Zwei von uns – Tim Koller und Dan Lovallo – haben 2012 in einer globalen Umfrage von McKinsey 1500 Manager das folgende theoretische Szenario durchspielen lassen: Stellen Sie sich vor, Sie würden eine Investition von 100 Millionen Dollar in Betracht ziehen. Das Investment bietet die Chance, innerhalb der nächsten drei Jahre 400 Millionen Dollar Gewinn zu machen. Allerdings ist nicht ausgeschlossen, dass Sie schon im ersten Jahr einen Totalverlust erleiden. Welche Verlustwahrscheinlichkeit würden Sie für diese Investition maximal akzeptieren?

Ein risikoneutraler Manager würde bis zu einer Verteilung von 75 Prozent Verlust- und 25 Prozent Gewinnwahrscheinlichkeit gehen. Ein Viertel von 400 Millionen Dollar sind 100 Millionen Dollar – in diesem Fall also das eingesetzte Kapital. Bei einer Gewinnwahrscheinlichkeit von 25 Prozent ergibt sich also ein risikoneutraler Wert von null. Die meisten befragten Manager zeigten sich allerdings extrem risikoscheu. Sie wollten gerade einmal 18 Prozent Verlustwahrscheinlichkeit akzeptieren und lagen damit weit unter dem risikoneutralen Wert von 75 Prozent. Nur 9 Prozent der Befragten waren bereit, eine Verlustwahrscheinlichkeit von 40 Prozent oder mehr zu akzeptieren.

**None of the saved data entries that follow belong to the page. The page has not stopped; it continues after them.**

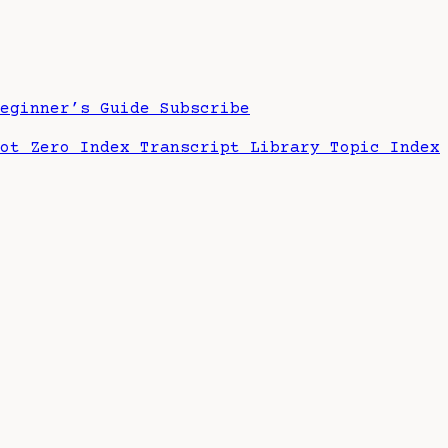
Beginner’s Guide
Subscribe
hot Zero Index
Transcript Library
Topic Index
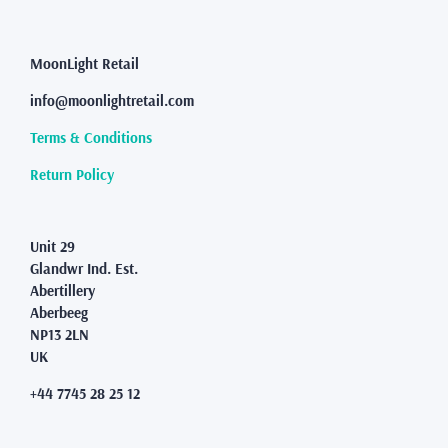
The
options
may
MoonLight Retail
be
info@moonlightretail.com
chosen
on
Terms & Conditions
the
product
Return Policy
page
Unit 29
Glandwr Ind. Est.
Abertillery
Aberbeeg
NP13 2LN
UK
+44 7745 28 25 12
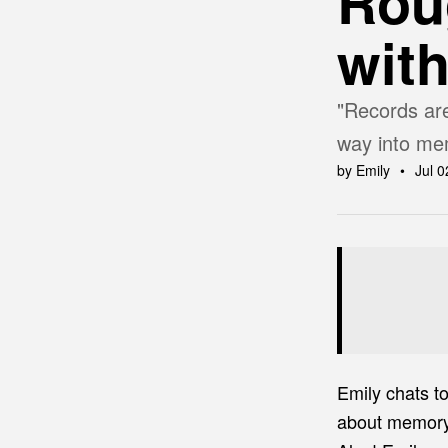
Rou
wit
"Records are
way into mem
by Emily
Jul 0
Emily chats t
about memory, 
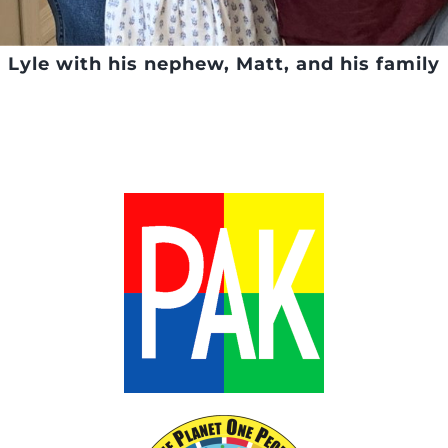
Lyle with his nephew, Matt, and his family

Was hinzu kam: Der Umfang der Investition spielte für das Maß der Risikoaversion kaum eine Rolle. In einem veränderten Szenario mit 10 Millionen Dollar Investitionssumme und 40 Millionen Dollar Gewinnpotenzial waren die Manager genauso vorsichtig: Im Durchschnitt wollten sie hier höchstens 19 Prozent Verlustwahrscheinlichkeit akzeptieren. Und wieder hätten nur 9 Prozent der Befragten bei einer Verlustwahrscheinlichkeit von mehr als 40 Prozent investiert. Dass die Investitionssumme für die Entscheidungsträger keine Rolle spielt, ist widersinnig. Eine kleine Investition dürfte für ein Unternehmen kaum eine existenzielle Gefahr darstellen. Deshalb könnten Manager getrost ein höheres Risiko eingehen.